Tarihin üstündeki uçuşuna antik dünyanın yıkıntılarından havalanarak başlamış bulunan bu Batı halkları sürüsünün özelliği hep ikili bir yaşam seçimi olmuştur. Zira her biri kendi hususi karakterini biçimlendirmekteyken, bir taraftan da aralarında ya da üstlerinde ortak bir takım düşünce, biçim ve coşku oluşmuştur. Dahası var. Onları giderek bir taraftan benzeşik, bir taraftan değişik kılan o yazgı, üzerine üstlük bir çelişki olarak da anlaşılmalıdır. Zira onlarda homojenlik farklılığa yabancı kalmamıştır.

§ Yazılı alıştırma 1
Batı halkları üzerine olan parçaya göre şu soruları yanıtlayın:
(a) Bu halklar tarihin üstündeki uçuşuna nereden havalanarak başlamış?
(b) Her biri kendi karakterini biçimlendirirken aralarında ya da üstlerinde ne oluşmuş?
(c) Onlarda homojenlik neye yabancı kalmamış?
§ Yazılı alıştırma 2
Batı halkları üzerine olan parçada "Tarihin üstündeki uçuşuna" ifadesinden "farklılığa yabancı kalmamıştır." ifadesine kadar olan bölümü harfi harfine yeniden yazın.

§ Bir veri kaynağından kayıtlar
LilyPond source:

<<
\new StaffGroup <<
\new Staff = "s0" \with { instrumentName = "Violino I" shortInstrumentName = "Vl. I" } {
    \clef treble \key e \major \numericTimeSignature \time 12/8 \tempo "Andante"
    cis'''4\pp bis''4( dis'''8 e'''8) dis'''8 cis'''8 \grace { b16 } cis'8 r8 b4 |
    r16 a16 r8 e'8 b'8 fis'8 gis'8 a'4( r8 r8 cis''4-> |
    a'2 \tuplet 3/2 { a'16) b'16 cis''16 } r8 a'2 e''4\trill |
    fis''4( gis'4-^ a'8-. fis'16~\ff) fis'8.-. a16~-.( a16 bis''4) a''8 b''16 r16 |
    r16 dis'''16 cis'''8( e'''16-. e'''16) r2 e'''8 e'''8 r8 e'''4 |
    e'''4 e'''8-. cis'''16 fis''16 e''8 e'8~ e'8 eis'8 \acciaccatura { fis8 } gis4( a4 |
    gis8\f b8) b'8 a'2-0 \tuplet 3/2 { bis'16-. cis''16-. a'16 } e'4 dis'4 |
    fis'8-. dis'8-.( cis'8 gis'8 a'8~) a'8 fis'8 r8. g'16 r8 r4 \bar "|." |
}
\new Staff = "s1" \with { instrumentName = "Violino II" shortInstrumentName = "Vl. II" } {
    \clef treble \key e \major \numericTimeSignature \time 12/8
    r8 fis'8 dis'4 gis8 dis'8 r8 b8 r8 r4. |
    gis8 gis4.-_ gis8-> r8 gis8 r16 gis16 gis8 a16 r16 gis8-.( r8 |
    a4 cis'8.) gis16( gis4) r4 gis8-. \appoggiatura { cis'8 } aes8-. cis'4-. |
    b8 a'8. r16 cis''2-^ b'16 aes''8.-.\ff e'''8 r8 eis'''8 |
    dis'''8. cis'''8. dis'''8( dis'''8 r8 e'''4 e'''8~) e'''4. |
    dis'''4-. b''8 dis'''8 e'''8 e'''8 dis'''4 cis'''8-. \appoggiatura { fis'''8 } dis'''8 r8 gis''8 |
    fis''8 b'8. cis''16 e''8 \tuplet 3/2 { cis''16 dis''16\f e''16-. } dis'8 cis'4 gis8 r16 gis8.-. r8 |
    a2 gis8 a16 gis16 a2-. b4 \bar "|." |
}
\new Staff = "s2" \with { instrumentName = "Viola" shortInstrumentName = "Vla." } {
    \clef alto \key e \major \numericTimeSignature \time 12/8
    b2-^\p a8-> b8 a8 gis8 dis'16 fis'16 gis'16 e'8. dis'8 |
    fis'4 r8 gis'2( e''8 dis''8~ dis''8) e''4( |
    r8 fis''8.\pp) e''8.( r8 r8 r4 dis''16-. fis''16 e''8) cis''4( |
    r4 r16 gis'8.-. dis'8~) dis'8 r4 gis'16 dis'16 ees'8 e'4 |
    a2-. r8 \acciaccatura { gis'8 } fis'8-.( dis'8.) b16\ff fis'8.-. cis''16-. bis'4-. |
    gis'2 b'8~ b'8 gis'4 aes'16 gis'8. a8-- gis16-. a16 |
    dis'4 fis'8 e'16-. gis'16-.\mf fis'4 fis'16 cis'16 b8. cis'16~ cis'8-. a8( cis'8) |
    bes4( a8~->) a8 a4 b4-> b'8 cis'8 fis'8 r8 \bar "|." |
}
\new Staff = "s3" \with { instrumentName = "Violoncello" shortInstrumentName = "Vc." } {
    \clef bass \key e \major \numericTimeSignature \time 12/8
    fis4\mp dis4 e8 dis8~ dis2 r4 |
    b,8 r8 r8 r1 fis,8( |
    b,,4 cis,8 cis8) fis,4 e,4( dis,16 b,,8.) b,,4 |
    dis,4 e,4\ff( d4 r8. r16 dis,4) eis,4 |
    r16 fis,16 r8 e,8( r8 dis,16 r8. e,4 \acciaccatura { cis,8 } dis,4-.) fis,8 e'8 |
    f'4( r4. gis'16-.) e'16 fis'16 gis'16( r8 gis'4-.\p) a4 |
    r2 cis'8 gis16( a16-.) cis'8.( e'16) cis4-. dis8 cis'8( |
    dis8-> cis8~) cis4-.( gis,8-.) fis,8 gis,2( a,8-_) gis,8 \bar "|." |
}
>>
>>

§ Çıktı 1
(a) Antik dünyanın yıkıntılarından.
(b) Ortak bir takım düşünce, biçim ve coşku.
(c) Farklılığa.

§ Çıktı 2
Tarihin üstündeki uçuşuna antik dünyanın yıkıntılarından havalanarak başlamış bulunan bu Batı halkları sürüsünün özelliği hep ikili bir yaşam seçimi olmuştur. Zira her biri kendi hususi karakterini biçimlendirmekteyken, bir taraftan da aralarında ya da üstlerinde ortak bir takım düşünce, biçim ve coşku oluşmuştur. Dahası var. Onları giderek bir taraftan benzeşik, bir taraftan değişik kılan o yazgı, üzerine üstlük bir çelişki olarak da anlaşılmalıdır. Zira onlarda homojenlik farklılığa yabancı kalmamıştır.